- The paper introduces NDP as a new paradigm that replaces one-hot targets with n-gram distributions to address limitations of traditional next-token prediction.
- The methodology combines supervised and causal language modeling by aligning n-gram distributions with LLM outputs, achieving improvements of up to 0.61 points.
- Experimental results confirm NDP’s effectiveness in general, translation, and domain adaptation tasks, enabling more efficient and robust model training.
Next Distribution Prediction: A Broader Objective for LLM Training
The paper "NDP: Next Distribution Prediction as a More Broad Target" by Junhao Ruan et al. proposes a novel paradigm for training LLMs to address inherent limitations in the traditional next-token prediction (NTP) approach. This work is centered around the introduction of Next Distribution Prediction (NDP), which leverages n-gram distributions as a target for training, replacing the conventional one-hot targets to enhance model performance without additional online training time.

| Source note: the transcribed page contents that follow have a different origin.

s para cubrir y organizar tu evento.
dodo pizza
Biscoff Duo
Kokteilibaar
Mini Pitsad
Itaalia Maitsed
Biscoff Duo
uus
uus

The authors claim that NDP provides significant improvements across various tasks and domains when compared to NTP.
Introduction
The existing NTP paradigm, while powerful, is criticized for its inability to handle tasks that require advanced planning and for suffering from error propagation during inference. Furthermore, NTP trains models using a narrow objective—approximating a sub-optimal one-hot distribution, where a single token is treated as the "correct" successor. This diverges from human cognitive processes, which consider multiple potential successor tokens. Ruan et al. argue that the ideal target for model learning should be a non-one-hot distribution, representing the statistical reality of a comprehensive world dataset.
Methodology
To validate their hypothesis, the authors conducted an initial experiment comparing the alignment of n-gram and one-hot distributions with the output distribution of powerful LLMs. They observed that n-gram distributions aligned more closely with the LLM outputs, leading to the development of the NDP approach.
NDP replaces the one-hot targets with n-gram distributions, generating separate distributions for supervised and causal LLMing (CLM) components, which are then combined during training. This method allows the model to incorporate statistical realities from larger datasets efficiently, improving learning accuracy.
Experimental Setup
The authors performed extensive experiments across different model sizes and domains, including:
- General tasks with LLMs (e.g., Gemma-2B, LLaMA3-8B)

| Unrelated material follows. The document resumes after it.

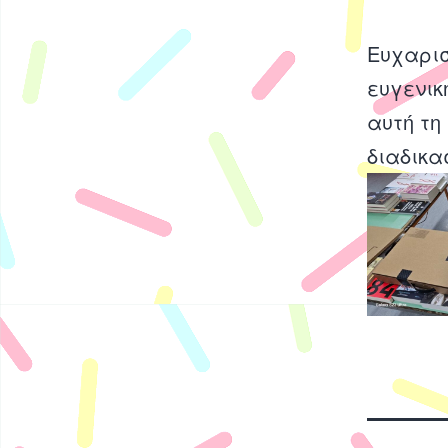
Ευχαρισ
ευγενικ
αυτή τη
διαδικασ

- Translation tasks with T5 models (small, base, large)
- Domain adaptation tasks using medical data for Qwen2-7B and LLaMA3-8B
- Unifying continued pre-training (CPT) and instruction fine-tuning (IFT) processes
Results
The experiments demonstrated substantial improvements using NDP:
- General Tasks: NDP consistently outperformed NTP on all evaluated benchmarks, with improvements of up to +0.61 points on average.
- Translation Tasks: NDP showed significant gains in both BLEU and COMET scores, particularly for out-of-domain generalization.
- Domain Adaptation: When applied to the medical domain, NDP outperformed NTP significantly, particularly in models without prior domain-specific training.
- Unified CPT and IFT: NDP enabled simultaneous use of supervised and unsupervised data, enhancing model adaptability and performance with reduced training overhead.
Implications and Future Directions
NDP provides a promising alternative to NTP by addressing its candidate narrowing problem and allowing models to learn from more realistic statistical distributions. This approach could have far-reaching implications, including improved efficiency and performance in fine-tuning processes, better generalization across domains, and more robust training frameworks for LLMs.
Future research could explore the integration of more complex n-gram models, adaptive fusion techniques for combining supervised and CLM distributions, and further analyses of NDP's convergence properties in various settings. Additional studies might focus on optimizing hyperparameters for NDP, testing the approach in different languages and tasks, and evaluating its performance in real-world applications.
Conclusion
The paper by Ruan et al. presents a critical advancement in LLM training paradigms by introducing NDP. By leveraging n-gram distributions, NDP addresses the inherent limitations of NTP, leading to substantial improvements across various tasks and domains. This work paves the way for future developments in model training strategies, emphasizing the importance of broader and more nuanced learning objectives.